In the novel The Brothers Karamazov, the Russian novelist Feodor Dostoyevsky tells the story of a guardian angel who wept before God because the woman in his charge had been so wicked in life that she was stuck in hell. When God asked if she had ever done anything good, the angel said she had once given an onion to a beggar.
God relented and sent the angel to find the onion for to use it to pull her out of hell. When the angel found it, he held the onion out to the woman, telling her to hold on for dear life. As she was on her way being lifted out of hell, other people stuck there grabbed her legs to hitch a ride. Then the wicked woman shouted, “It’s my onion!”, and kicked them away.
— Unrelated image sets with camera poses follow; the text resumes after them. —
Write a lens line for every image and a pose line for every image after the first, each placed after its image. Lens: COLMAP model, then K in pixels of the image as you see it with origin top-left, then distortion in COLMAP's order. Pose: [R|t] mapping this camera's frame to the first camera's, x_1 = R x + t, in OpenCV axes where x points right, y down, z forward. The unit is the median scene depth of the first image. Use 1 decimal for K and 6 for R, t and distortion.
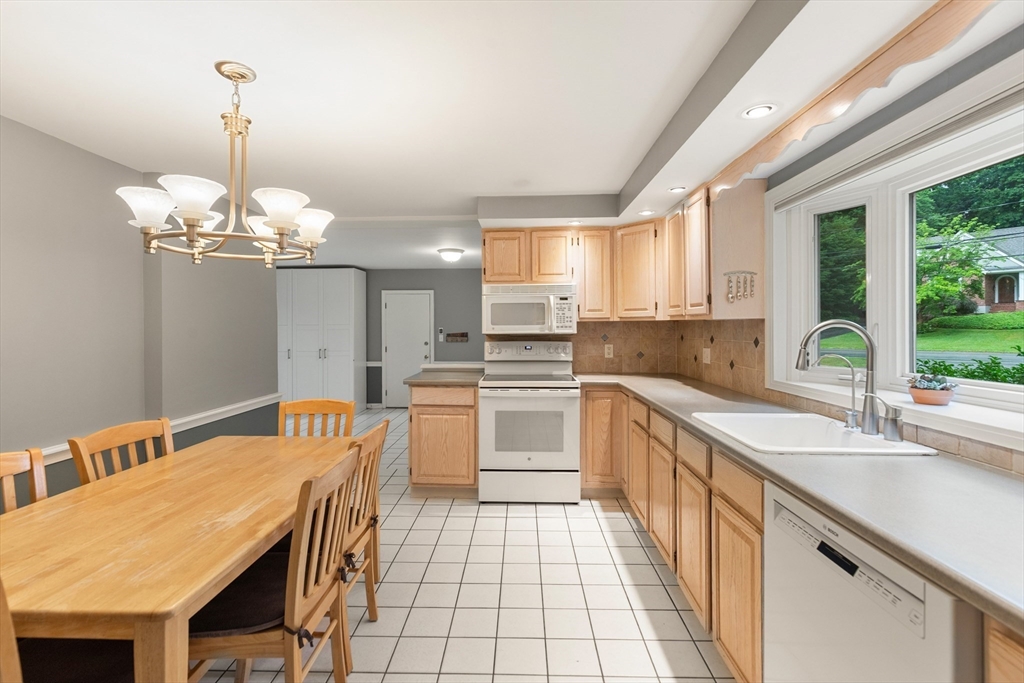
lens RADIAL K [[467.0, 0, 510.9], [0, 467.0, 326.4], [0, 0, 1]] dist [0.006656, -0.003096]
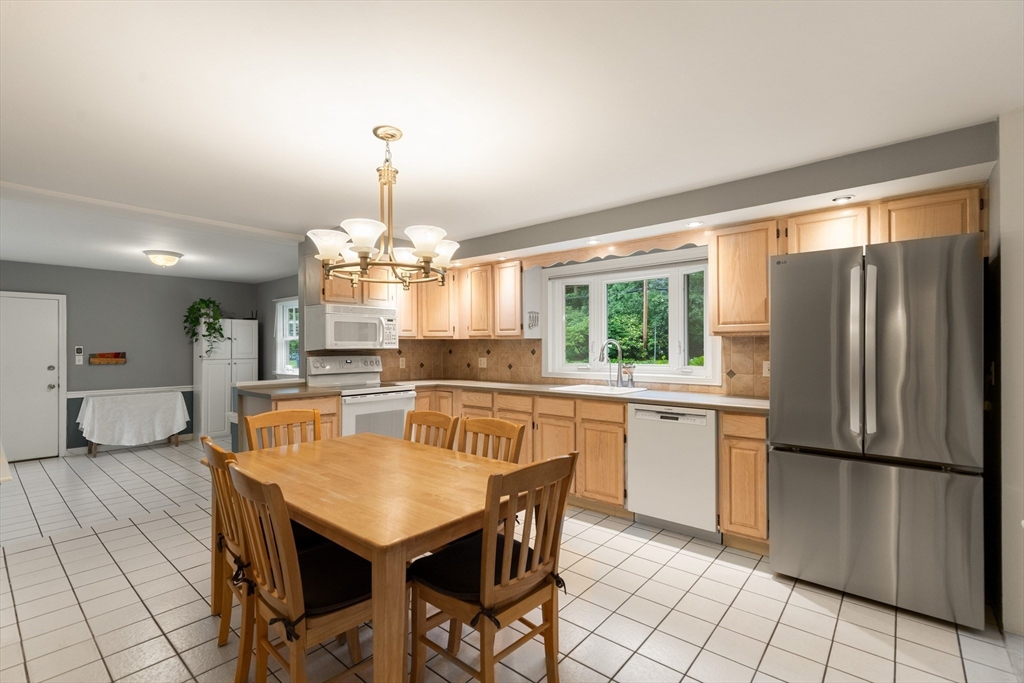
lens RADIAL K [[467.0, 0, 510.5], [0, 467.0, 341.2], [0, 0, 1]] dist [0.006656, -0.003096]
pose [[0.622750, 0.012237, 0.782325, -0.706967], [0.000421, 0.999872, -0.015975, 0.017020], [-0.782420, 0.010278, 0.622666, -0.018886]]
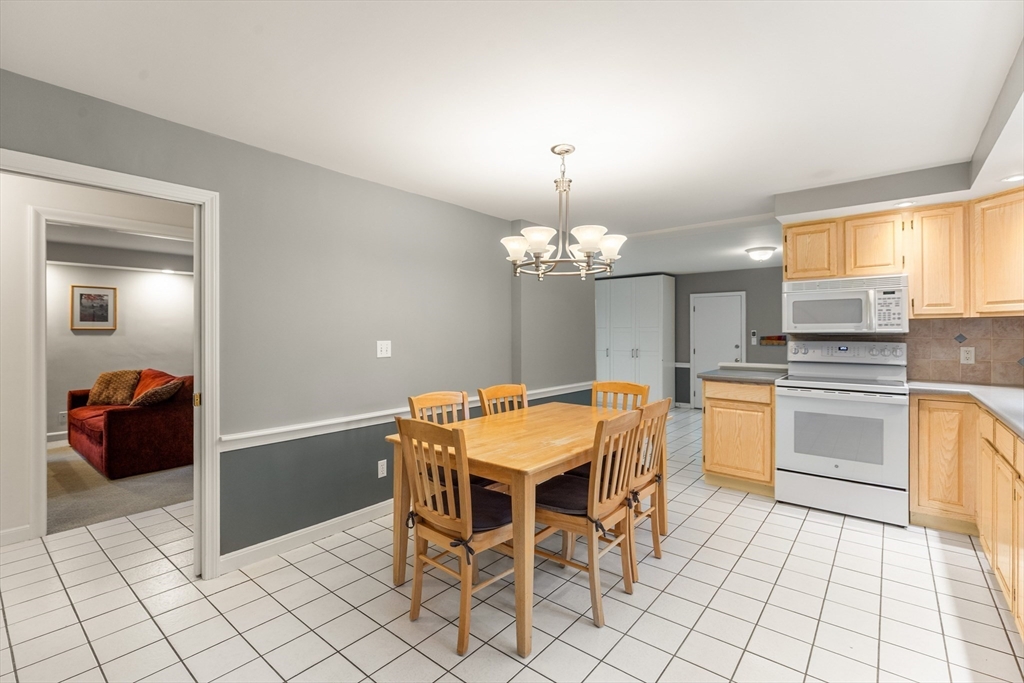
lens RADIAL K [[467.0, 0, 510.9], [0, 467.0, 331.3], [0, 0, 1]] dist [0.006656, -0.003096]
pose [[0.791341, 0.001647, -0.611373, 0.096332], [-0.002979, 0.999995, -0.001162, 0.017543], [0.611368, 0.002741, 0.791342, -0.137952]]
With that, the onion broke and she and her companions fell into oblivion.
For the second consecutive Sunday our Gospel text features Jesus’ instructions on how to live in such a way as to be ready for the judgment that awaits us when we die. Jesus teaches that we are not to be like that selfish woman or the greedy man in last Sunday’s Gospel who planned bigger barns for a bumper harvest rather than share it with the poor. Jesus asks us, instead, not to be mean or greedy (like the woman with the onion): we are to share what we can with those who are in need. Living this way, he says (Luke 12:32-48) we will store up ‘treasure in heaven’ where – unlike our material possessions or money – it will not wear out.
And although it’s not mentioned in today’s reading, a favourite theme in St Luke’s Gospel is that when we die the poor we have helped in life will be at the gates of heaven to lift us up there.
So today we pray for the grace to give more, if we can, than an onion to the needy, and to respond as generously as we are able to the needs of others.